Por Ana Cristina Franco.
Ilustración: Luis Eduardo Toapanta.
Edición 449 – octubre 2019.
Tenía tres años y las guarderías me causaban una mezcla de terror y náusea, depresión y vacío existencial. Me acuerdo clarito de mi lonchera azul, del termo con tapa roja; la ilusión y la angustia de mi primer día en prekínder.
“Cris, mira los juguetes, mira qué linda la escuelita”, insistía mi mamá, pero sus palabras causaban el efecto inverso. Mientras más me lo decía, más terrorífico me parecía ese universo de colores. ¿Quiénes eran esas personas ajenas con las que me abandonaba? Cuando mi mamá se iba, yo no me quedaba solamente llorando, no. Yo gritaba hasta ponerme azul. Mordía a las “tías”. Pateaba donde podía. El clímax llegó una mañana en la que, después de haberle escupido a la profesora o algo parecido, me llevaron castigada a la oficina de la señora rectora. Ella me miraba con severidad. Entonces, a los tres años y sin saberlo, hice mi primer acto heroico y anarquista. Vomité sobre su escritorio, encima de sus papeles. Y esa fue mi venganza adelantada al sistema educativo. Supongo que fui expulsada.
Después de pasar por varias apuestas de educación alternativa, decidí quedarme en la más tradicional. La belleza de una señorita maestra, que había sido reina de Quito, derrocó a cualquier pedagogía humanista. No me importó la educación Montessori; la cabellera de la chica, que a mis ojos parecía un hada, hizo que me quedara, al fin, en el prekínder.
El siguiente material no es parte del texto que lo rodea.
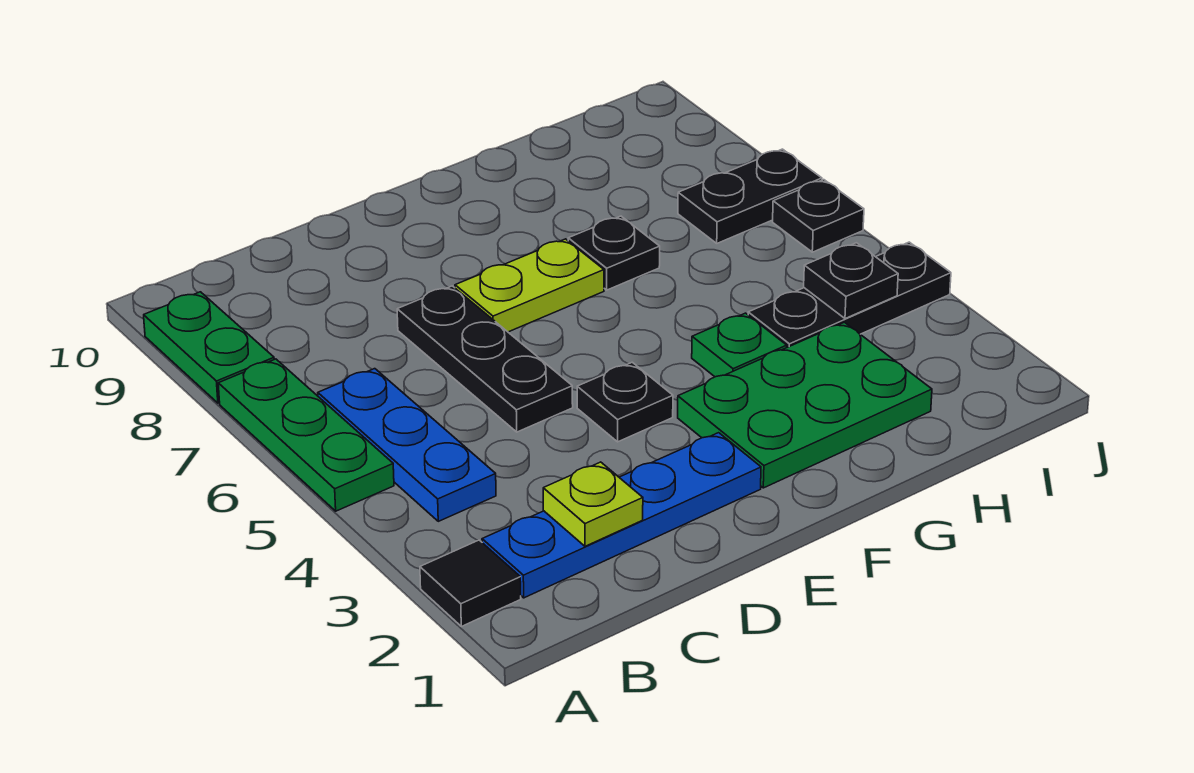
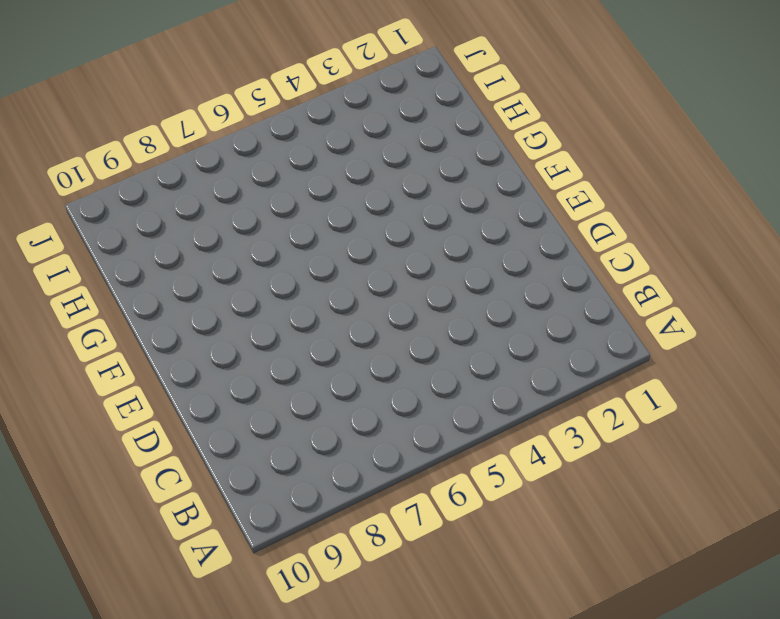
none -> black 1x1 tile [420,540,521,626]
none -> green 1x3 plate [218,359,394,511]
none -> green 1x2 plate [144,292,274,403]

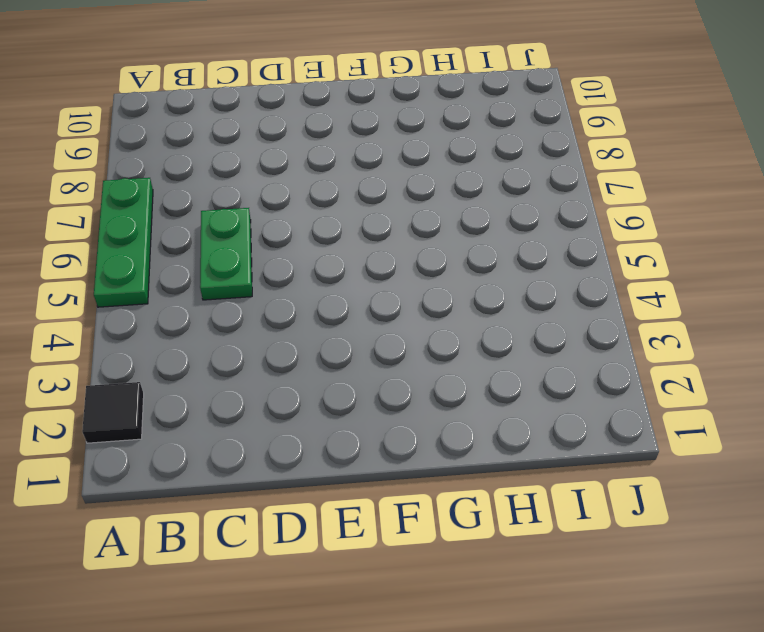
green 1x2 plate [200,208,252,300] -> green 1x2 plate moved to [144,292,274,403]
none -> blue 1x4 plate [482,433,761,598]
none -> blue 1x3 plate [318,369,496,521]
none -> black 1x3 plate [397,286,573,432]

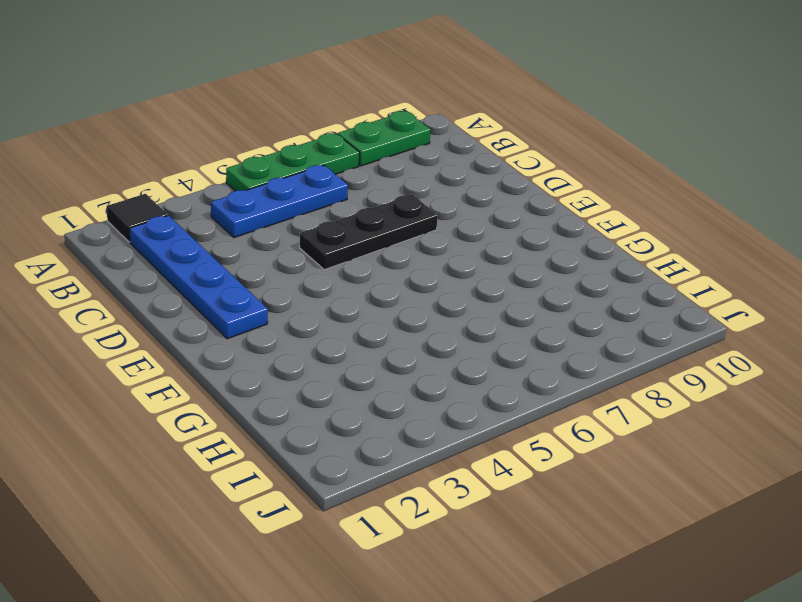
none -> black 1x1 plate [577,362,673,442]
none -> lime 1x2 plate [455,239,604,332]
none -> green 2x3 plate [678,322,932,488]

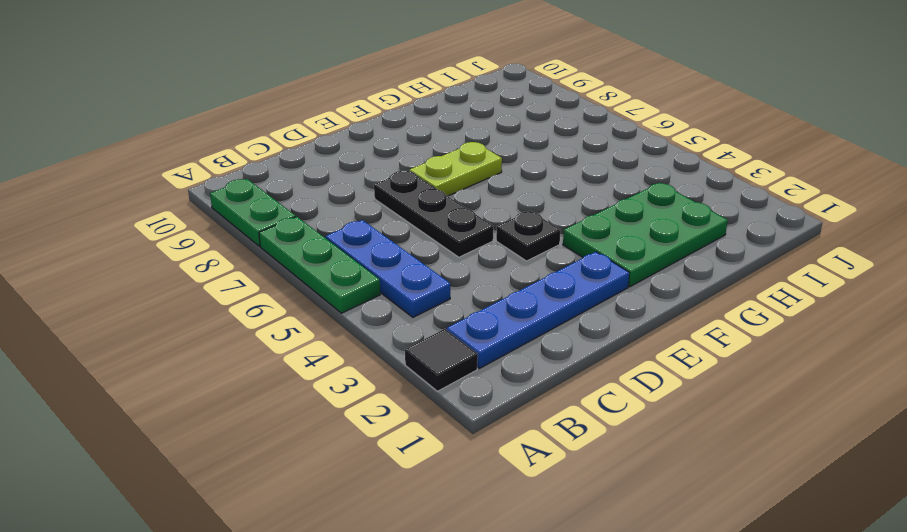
none -> green 1x1 plate [692,313,787,377]
none -> black 1x1 plate [568,216,660,290]
none -> black 1x3 plate [748,242,951,347]

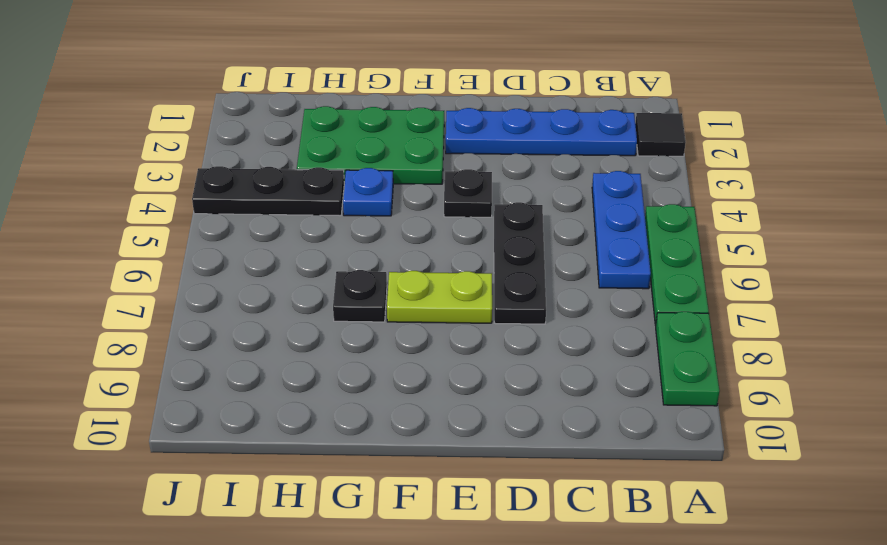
blue 1x1 plate [343,168,393,216] -> green 1x1 plate [692,313,787,377]
none -> black 1x2 plate [678,149,822,243]
none -> black 1x1 plate [773,180,864,252]
none -> lime 1x1 plate [543,462,643,546]

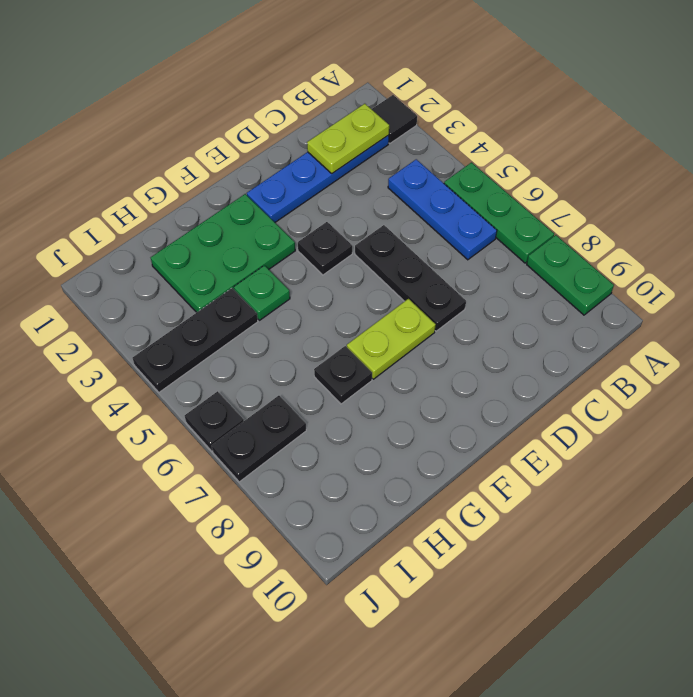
lime 1x2 plate [307,104,389,173] -> lime 1x1 plate [543,462,643,546]
none -> black 1x1 plate [804,243,898,319]

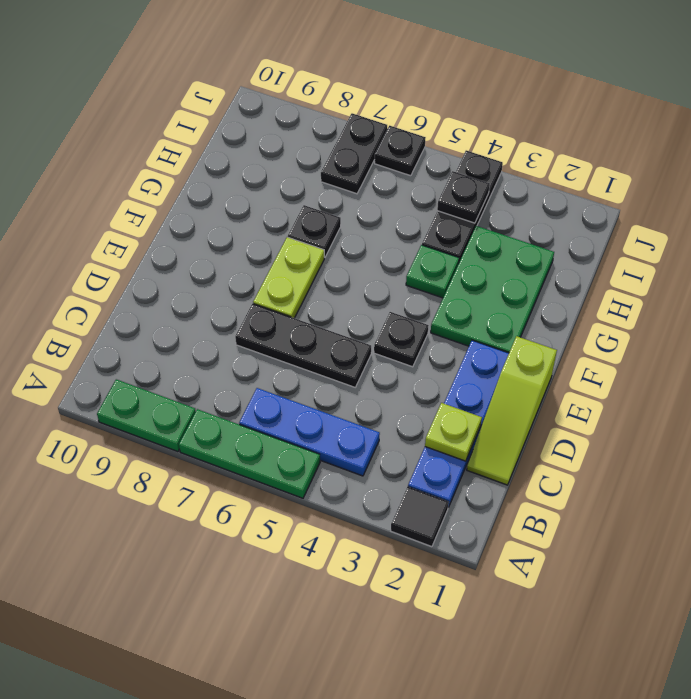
lime 1x3 slope [467,336,557,485] -> none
Miento si digo que no quiero que mi hijo Lucas vaya a la guardería. De hecho, me he sentido culpable al escuchar a las otras mamás cuando dicen que si pudieran nunca les mandarían a sus hijos al colegio… que es una suerte pasar con ellos todo el día; después de pasar dos años y medio en la casa, jugando, lavando platos, trabajando cuando él duerme, he perdido un poco el sentido del tiempo, de mí misma; me he convertido en un ser fusionado cuyo mejor traje es la pijama. Ya no sé cómo es el mundo ni cómo soy yo… Extraño conversar con otro adulto, trabajar en oficina, salir a una reunión de lo que sea. Pero cuando salgo, le extraño a él. Entonces, cuando al fin decidimos que a partir de este año Lucas irá al prekínder, no pienso en el tiempo que añoraba y al fin tendré, sino en el abismo.
Nuestras “rutinas” familiares son desastrosas. De hecho, no existen. Lucas baila rock con el papá hasta las diez de la noche, le bañamos en las mañanas, no escucha La vaca Lola sino Queen, y en vez de jugar con cubos de madera habla con sus amigos imaginarios por un celular que ya no sirve; entonces, justo cuando conoce a su profe Waldorf, me pregunta, “¿dónde está mi celular?”. Si va a entrar a la guarde habrá que ordenar nuestras vidas. Decido poner horarios. Le doy la cena a las seis, después preparo el baño, y él, como si quisiera acolitarme, lo hace todo al pie de la letra. Mientras lo baño, ya estoy llorando. El tiempo se encoge. Veo el día en que entré al quirófano temblando, lo veo tomando teta por primera vez, como un cachorro; veo las montañas en las que le conté a mi madre de mi embarazo, y ahora mi niño va a la escuela. Tengo pesadillas. Estoy a punto de pedir que me devuelvan el dinero. Al otro día nos levantamos tempranito, él está feliz, le pongo su mochilita de dinosaurios, casi no alcanza a llevarla, tomamos una foto forzada, él finge una sonrisa mostrando los dientes.
Cuando llegamos a su escuela, mira todo con atención. Contra todo pronóstico, no llora. Solo observa. Cuando le digo que ahora se quedará con su profe, me dice que sí, y me da un beso. Mientras nos vamos, ve para otro lado. Se hace el valiente. La que llora soy yo; entiendo que a partir de hoy (quizá) se abre otro mundo, un universo paralelo en la galaxia en el que Lucas tiene experiencias de las que yo ya no soy parte. El bebé que abrazo por las noches es el mismo que en las mañanas suelta mi seno y va hacia la aventura, hacia eso que, aunque me duela el corazón, solo le pertenece a él.